The repudiation. Consequences:  In the case of repudiation of the subsidiary complaint by the MP, it has been argued that the action cannot be continued, unless the precept of article 28 is applied, by extension, and another prosecutor is designated to officiate in the case . We do not agree with this position. This conception turns into a dead letter the rule of this article 29 of the CPP, according to which private action is possible in crimes of public action when it is not brought within the legal term. If the MP expressly repudiates, without offering a substitute complaint – and, in the case of repudiation, he is not obliged to offer a substitute complaint –, it is up to the judge to decide whether or not to accept the complaint.

Offer of substitute complaint:  Rejecting the substitute complaint, the MP may or may not offer the substitute complaint. It will not offer if it understands that the presuppositions of the power-duty to denounce are not present. It will offer if it understands that yes, that the assumptions of the power-duty to denounce are present, and the criminal complaint, for various reasons, does not meet the requirements of an initial accusatory piece of criminal proceedings. It will be up to the magistrate to decide whether to receive the criminal complaint or the substitute complaint (there are those who maintain that they should receive the complaint).

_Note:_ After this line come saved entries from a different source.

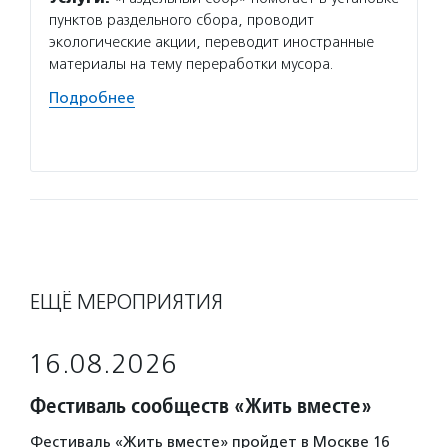
пунктов раздельного сбора, проводит
уроки 
экологические акции, переводит иностранные
прав н
материалы на тему переработки мусора.
оказыв
поддер
Подробнее
всерос
Подро
ЕЩЁ МЕРОПРИЯТИЯ
16.08.2026
Фестиваль сообществ «Жить вместе»
Фестиваль «Жить вместе» пройдет в Москве 16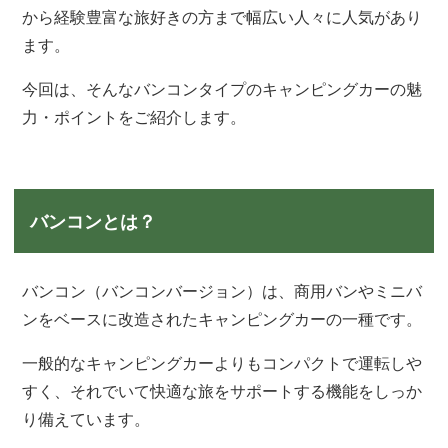
から経験豊富な旅好きの方まで幅広い人々に人気があり
ます。
今回は、そんなバンコンタイプのキャンピングカーの魅
力・ポイントをご紹介します。
バンコンとは？
バンコン（バンコンバージョン）は、商用バンやミニバ
ンをベースに改造されたキャンピングカーの一種です。
一般的なキャンピングカーよりもコンパクトで運転しや
すく、それでいて快適な旅をサポートする機能をしっか
り備えています。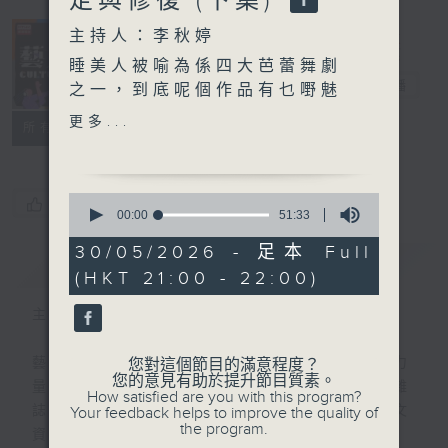
定與修復 (下集)
主持人：李秋婷
睡美人被喻為係四大芭蕾舞劇
藝文谷
電台直播
之一，到底呢個作品有乜嘢魅
力？香港芭蕾舞團最近將睡美
更多...
PODCASTS
聯絡
所有集數
人搬演舞台，今次製作有咩亮
點？演出嘅周邊活動又有乜
嘢？
0
您喜歡這個節目嗎?
人工智能分析明清傢具嘅分
seconds
00:00
51:33
of
別，唔知古董專家黑國強
51
30/05/2026 - 足本 Full
Andy有咩意見呢？明明係太
簡介
GIST
minutes,
(HKT 21:00 - 22:00)
33
子爺，點解Andy 會踏上修復
seconds
家具嘅路，而修復木製品又有
主持人：李秋婷
咩技巧呢？
藝術、文化，蘊藏令生活更豐盛更美好的力
您對這個節目的滿意程度？
您的意見有助於提升節目質素。
量。逢星期六晚出版，一本聽得到的藝文雜
How satisfied are you with this program?
誌，帶來不同專題、人物訪問以及最新的藝文
Your feedback helps to improve the quality of
the program.
資訊。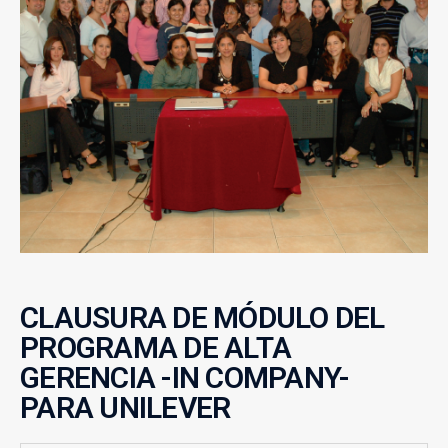
CLAUSURA DE MÓDULO DEL
PROGRAMA DE ALTA
GERENCIA -IN COMPANY-
PARA UNILEVER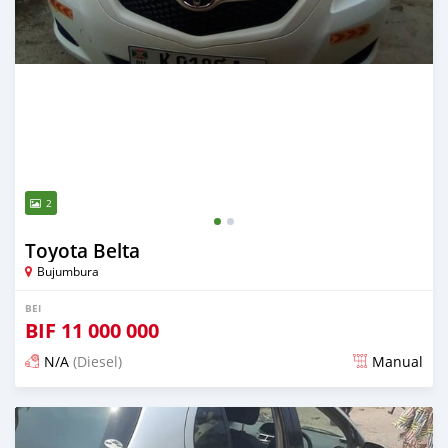
2
Toyota Belta
Bujumbura
BEI
BIF
11 000 000
N/A
(Diesel)
Manual
Ilitangazwa karibia miaka 6 iliopita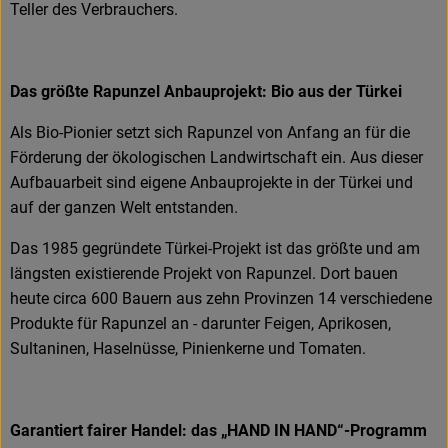
Teller des Verbrauchers.
Das größte Rapunzel Anbauprojekt: Bio aus der Türkei
Als Bio-Pionier setzt sich Rapunzel von Anfang an für die
Förderung der ökologischen Landwirtschaft ein. Aus dieser
Aufbauarbeit sind eigene Anbauprojekte in der Türkei und
auf der ganzen Welt entstanden.
Das 1985 gegründete Türkei-Projekt ist das größte und am
längsten existierende Projekt von Rapunzel. Dort bauen
heute circa 600 Bauern aus zehn Provinzen 14 verschiedene
Produkte für Rapunzel an - darunter Feigen, Aprikosen,
Sultaninen, Haselnüsse, Pinienkerne und Tomaten.
Garantiert fairer Handel: das „HAND IN HAND“-Programm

In summary:  If the MP is silent (not amending), it is because he agrees with the terms of the complaint; if it adds, it is because it agrees, completing or partially rectifying the complaint; if he repudiates, without offering a substitute complaint, it is because he does not agree with the filing of the criminal action – a repudiation that is not binding on the judge, and who will decide whether or not to accept the complaint -; if he repudiates and offers a substitute complaint, it is because he agrees with the filing of the criminal action, but is not satisfied with the terms of the criminal complaint, and, in this case, there is no rule that hinders the freedom of the judge to decide which accusatory initial will receive .

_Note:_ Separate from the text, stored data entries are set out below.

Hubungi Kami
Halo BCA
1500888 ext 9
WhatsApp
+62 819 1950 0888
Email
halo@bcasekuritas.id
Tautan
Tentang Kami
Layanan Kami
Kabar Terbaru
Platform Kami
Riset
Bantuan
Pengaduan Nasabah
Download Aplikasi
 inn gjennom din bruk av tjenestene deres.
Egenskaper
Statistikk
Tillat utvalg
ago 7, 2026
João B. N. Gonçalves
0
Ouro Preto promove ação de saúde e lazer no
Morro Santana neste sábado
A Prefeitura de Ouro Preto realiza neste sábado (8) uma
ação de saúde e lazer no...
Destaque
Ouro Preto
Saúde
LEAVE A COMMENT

Nullity:  The intervention of the MP in all terms of the action brought by the offended party in public action crimes (subsidiary private action) is mandatory, under penalty of nullity (article 564 , item III, letter d ).

Resuming the action as the main party:  In the criminal action initiated through a substitutive complaint, the Public Prosecutor’s Office only resumes the action as the main party in the case of negligence by the plaintiff (a fact that depends on judicial recognition at the request of the MP). 

Jurisprudence

Filing request :  In view of the judicial filing carried out at the MP’s request, there is no subsidiary claim (RT 597/421). In the same sense: STF, RT 653/398.

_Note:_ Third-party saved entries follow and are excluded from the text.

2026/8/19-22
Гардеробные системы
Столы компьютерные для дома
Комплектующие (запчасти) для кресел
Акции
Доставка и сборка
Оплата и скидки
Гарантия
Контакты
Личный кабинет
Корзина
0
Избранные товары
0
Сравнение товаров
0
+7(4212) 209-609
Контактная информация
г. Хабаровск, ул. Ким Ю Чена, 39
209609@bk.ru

Missing complaint :  If the complaint, despite being offered and received, accepts only part of the representation, without pleading, substantiatedly, its archiving regarding the other infractions included therein, the representative’s criminal complaint is appropriate (RT 627/316).

Unnecessary diligence requirement :  If the complaint is not offered within the legal period, due to the unnecessary diligence requirement, private criminal action is applicable (TASP, RT 643/306).